Start of Block

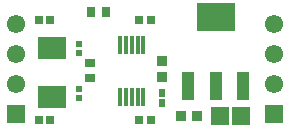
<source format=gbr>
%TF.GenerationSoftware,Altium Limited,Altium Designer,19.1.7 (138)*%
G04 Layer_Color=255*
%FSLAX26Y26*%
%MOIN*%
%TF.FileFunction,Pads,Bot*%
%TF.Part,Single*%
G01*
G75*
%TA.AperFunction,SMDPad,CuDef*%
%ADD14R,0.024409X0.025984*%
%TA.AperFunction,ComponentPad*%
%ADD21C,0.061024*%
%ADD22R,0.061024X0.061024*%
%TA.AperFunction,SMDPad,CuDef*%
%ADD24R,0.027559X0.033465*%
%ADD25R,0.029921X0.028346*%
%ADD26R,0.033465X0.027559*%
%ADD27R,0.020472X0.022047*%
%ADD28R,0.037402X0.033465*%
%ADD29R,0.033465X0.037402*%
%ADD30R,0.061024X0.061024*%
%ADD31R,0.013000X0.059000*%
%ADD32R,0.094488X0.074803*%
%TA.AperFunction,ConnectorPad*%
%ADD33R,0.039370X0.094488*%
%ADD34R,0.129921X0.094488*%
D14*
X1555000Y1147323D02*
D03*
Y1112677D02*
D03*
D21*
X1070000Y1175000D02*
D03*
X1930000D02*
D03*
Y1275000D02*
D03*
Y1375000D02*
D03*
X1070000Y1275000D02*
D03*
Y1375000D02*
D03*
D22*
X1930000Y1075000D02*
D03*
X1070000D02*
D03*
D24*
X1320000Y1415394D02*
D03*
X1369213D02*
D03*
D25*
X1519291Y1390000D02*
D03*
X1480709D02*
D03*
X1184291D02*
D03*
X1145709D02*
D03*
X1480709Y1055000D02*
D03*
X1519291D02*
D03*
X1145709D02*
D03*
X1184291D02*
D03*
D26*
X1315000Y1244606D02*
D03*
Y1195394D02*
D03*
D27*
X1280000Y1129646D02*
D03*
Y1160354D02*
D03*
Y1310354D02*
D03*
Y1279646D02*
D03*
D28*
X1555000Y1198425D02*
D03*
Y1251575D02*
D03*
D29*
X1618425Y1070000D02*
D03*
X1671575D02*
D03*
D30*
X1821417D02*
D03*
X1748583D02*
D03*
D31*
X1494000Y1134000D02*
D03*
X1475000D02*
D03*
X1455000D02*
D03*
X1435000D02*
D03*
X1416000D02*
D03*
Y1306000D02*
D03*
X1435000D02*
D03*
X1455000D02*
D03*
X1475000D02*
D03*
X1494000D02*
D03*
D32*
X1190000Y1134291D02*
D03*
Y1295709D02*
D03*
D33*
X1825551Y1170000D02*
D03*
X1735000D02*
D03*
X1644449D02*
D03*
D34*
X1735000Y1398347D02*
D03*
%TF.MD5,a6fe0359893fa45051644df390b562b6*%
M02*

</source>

End of Block
Start of Block

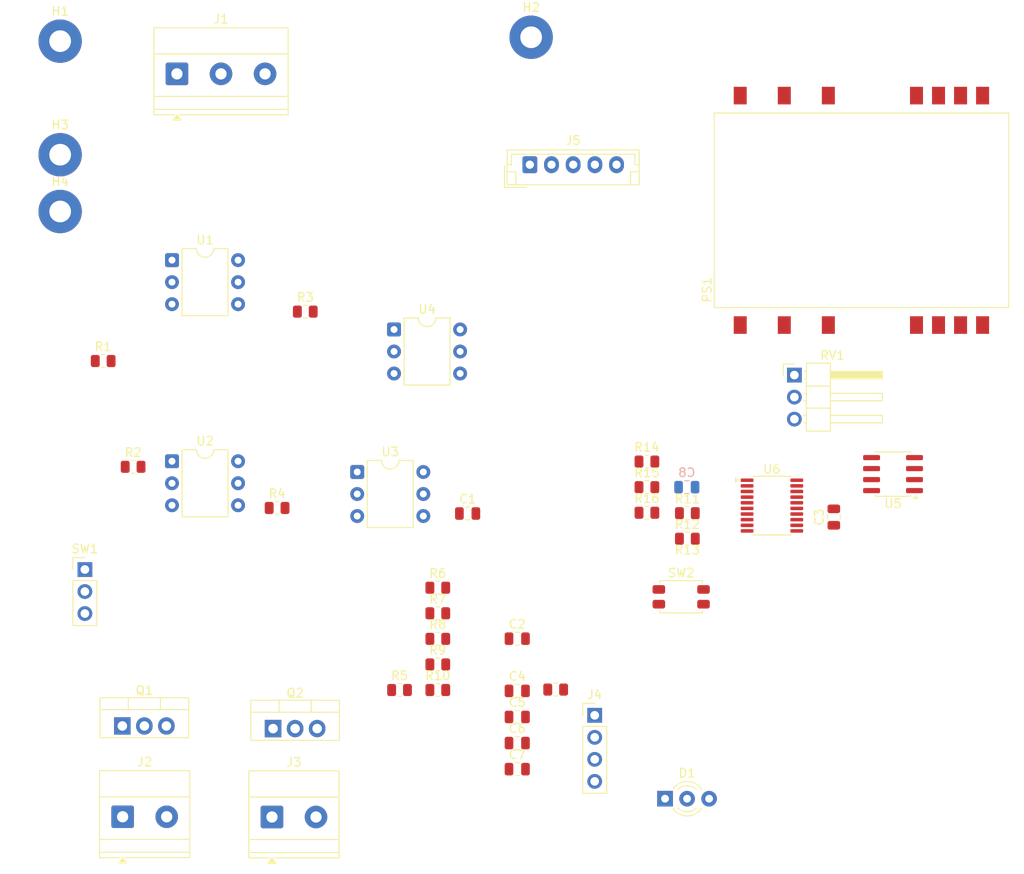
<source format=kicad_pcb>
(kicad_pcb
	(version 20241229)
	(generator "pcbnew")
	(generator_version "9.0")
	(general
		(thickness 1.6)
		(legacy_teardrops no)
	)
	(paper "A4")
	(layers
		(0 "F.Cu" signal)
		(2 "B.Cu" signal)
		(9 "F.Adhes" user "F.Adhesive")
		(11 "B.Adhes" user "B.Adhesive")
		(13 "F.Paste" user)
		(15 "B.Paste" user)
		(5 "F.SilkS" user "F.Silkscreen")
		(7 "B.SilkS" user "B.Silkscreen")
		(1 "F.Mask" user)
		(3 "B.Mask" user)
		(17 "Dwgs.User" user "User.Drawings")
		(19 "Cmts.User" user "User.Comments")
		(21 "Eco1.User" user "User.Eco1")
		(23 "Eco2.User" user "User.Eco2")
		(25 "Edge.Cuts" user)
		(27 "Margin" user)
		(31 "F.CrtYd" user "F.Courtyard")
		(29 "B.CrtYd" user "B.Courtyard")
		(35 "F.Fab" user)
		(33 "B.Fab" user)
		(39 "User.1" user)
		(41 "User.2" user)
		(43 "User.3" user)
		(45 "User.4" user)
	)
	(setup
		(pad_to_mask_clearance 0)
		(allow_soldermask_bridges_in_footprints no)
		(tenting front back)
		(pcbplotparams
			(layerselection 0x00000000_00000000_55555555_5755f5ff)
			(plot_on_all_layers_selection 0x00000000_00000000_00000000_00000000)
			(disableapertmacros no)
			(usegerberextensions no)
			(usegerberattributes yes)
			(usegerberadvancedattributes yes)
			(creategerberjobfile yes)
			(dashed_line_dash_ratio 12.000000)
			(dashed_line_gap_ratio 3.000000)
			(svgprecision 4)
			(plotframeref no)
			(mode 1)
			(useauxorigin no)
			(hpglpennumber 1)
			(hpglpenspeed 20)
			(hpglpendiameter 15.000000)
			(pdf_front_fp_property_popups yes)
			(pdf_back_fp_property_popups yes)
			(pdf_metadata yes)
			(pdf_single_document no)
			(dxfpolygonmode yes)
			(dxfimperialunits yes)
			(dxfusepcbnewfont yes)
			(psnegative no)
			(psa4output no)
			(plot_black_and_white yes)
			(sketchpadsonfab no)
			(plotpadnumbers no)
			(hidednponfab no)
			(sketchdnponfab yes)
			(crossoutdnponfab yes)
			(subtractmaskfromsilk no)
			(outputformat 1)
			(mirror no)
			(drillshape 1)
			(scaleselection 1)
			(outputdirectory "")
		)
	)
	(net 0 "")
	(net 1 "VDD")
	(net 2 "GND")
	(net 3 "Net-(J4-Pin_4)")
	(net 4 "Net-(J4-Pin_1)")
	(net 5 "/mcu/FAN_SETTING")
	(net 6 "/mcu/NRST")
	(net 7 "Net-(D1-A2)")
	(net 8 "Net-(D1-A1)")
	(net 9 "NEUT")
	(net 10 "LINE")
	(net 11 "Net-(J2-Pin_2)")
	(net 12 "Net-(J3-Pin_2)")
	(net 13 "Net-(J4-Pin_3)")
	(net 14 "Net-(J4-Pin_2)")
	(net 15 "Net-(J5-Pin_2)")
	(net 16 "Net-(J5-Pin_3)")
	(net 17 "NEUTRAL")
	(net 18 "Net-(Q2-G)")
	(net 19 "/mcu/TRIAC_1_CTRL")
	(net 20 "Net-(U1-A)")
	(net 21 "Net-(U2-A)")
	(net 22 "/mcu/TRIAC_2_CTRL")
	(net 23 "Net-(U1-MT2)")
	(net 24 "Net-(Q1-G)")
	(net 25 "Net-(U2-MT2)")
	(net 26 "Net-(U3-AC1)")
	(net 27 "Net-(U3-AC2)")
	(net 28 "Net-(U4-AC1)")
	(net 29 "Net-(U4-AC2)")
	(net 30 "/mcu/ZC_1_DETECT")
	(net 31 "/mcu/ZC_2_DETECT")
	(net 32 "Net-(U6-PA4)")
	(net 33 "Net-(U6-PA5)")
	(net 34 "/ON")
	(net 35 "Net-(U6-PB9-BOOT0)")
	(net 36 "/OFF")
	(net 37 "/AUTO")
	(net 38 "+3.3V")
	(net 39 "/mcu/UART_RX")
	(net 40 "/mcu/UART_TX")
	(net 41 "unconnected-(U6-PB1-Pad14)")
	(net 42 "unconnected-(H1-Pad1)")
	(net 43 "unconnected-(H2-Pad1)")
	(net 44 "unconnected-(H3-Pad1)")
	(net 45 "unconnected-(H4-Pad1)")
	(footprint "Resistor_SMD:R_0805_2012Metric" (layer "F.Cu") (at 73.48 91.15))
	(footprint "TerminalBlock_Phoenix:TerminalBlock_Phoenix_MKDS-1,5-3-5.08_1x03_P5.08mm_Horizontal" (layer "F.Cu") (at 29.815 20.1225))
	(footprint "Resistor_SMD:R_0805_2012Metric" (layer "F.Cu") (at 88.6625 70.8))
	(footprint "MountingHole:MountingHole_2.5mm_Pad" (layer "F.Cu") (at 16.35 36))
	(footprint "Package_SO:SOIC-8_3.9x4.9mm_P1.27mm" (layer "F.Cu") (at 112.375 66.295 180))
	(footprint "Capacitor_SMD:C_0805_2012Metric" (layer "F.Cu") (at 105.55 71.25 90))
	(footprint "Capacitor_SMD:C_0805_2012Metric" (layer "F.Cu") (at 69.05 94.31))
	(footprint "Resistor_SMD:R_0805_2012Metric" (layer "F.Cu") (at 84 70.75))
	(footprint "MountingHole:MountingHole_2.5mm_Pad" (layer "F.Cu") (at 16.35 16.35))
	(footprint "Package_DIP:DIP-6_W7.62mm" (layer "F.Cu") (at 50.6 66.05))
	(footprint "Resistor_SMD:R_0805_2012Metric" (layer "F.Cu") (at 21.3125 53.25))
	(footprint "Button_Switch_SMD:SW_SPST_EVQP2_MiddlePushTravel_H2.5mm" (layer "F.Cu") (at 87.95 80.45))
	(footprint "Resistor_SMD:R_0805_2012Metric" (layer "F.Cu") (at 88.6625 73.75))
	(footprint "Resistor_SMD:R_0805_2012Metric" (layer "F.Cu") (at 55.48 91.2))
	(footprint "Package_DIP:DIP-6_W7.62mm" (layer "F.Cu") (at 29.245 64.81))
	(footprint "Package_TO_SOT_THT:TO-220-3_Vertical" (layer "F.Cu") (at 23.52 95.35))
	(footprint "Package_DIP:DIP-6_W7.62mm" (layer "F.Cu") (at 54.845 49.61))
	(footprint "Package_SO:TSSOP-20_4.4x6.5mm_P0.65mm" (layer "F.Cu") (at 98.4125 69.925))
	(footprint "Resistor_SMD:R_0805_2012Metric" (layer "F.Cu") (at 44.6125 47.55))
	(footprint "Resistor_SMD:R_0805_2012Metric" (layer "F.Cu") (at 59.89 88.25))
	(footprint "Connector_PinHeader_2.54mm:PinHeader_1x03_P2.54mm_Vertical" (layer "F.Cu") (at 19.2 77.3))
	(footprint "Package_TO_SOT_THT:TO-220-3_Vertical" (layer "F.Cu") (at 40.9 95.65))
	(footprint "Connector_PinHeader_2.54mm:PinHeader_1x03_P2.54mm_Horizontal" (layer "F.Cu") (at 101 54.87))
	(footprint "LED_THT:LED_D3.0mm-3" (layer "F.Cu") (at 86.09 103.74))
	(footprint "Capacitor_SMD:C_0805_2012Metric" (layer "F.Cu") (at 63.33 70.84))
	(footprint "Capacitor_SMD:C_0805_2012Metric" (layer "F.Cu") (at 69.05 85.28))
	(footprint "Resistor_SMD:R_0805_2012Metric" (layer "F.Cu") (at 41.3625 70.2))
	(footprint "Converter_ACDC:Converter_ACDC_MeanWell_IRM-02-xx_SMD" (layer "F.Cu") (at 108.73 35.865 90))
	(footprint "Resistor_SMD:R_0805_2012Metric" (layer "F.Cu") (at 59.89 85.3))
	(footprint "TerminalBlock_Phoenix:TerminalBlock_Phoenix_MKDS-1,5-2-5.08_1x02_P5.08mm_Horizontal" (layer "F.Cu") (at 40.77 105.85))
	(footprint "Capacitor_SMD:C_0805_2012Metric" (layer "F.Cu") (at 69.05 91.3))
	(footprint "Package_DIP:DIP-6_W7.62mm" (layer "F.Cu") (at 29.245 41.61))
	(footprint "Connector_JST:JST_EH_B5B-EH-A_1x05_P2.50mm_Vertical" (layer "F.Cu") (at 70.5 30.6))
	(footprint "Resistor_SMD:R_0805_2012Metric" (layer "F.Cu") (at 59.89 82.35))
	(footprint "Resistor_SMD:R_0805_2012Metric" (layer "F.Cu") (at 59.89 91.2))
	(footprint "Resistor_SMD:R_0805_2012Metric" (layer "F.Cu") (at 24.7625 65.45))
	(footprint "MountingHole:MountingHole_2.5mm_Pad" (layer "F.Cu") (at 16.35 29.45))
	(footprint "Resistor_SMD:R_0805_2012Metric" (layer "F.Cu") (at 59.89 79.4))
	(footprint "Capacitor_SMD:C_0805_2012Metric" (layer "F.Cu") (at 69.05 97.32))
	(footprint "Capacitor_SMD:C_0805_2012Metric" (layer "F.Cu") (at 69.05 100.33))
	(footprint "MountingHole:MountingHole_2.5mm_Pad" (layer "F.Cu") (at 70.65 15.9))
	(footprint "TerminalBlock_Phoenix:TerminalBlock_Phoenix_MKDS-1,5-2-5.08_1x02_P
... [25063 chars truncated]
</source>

End of Block

## Task details
Among the entries, find each line that includes the string "CrtYd" and copy it.

## Written reply
		(31 "F.CrtYd" user "F.Courtyard")
		(29 "B.CrtYd" user "B.Courtyard")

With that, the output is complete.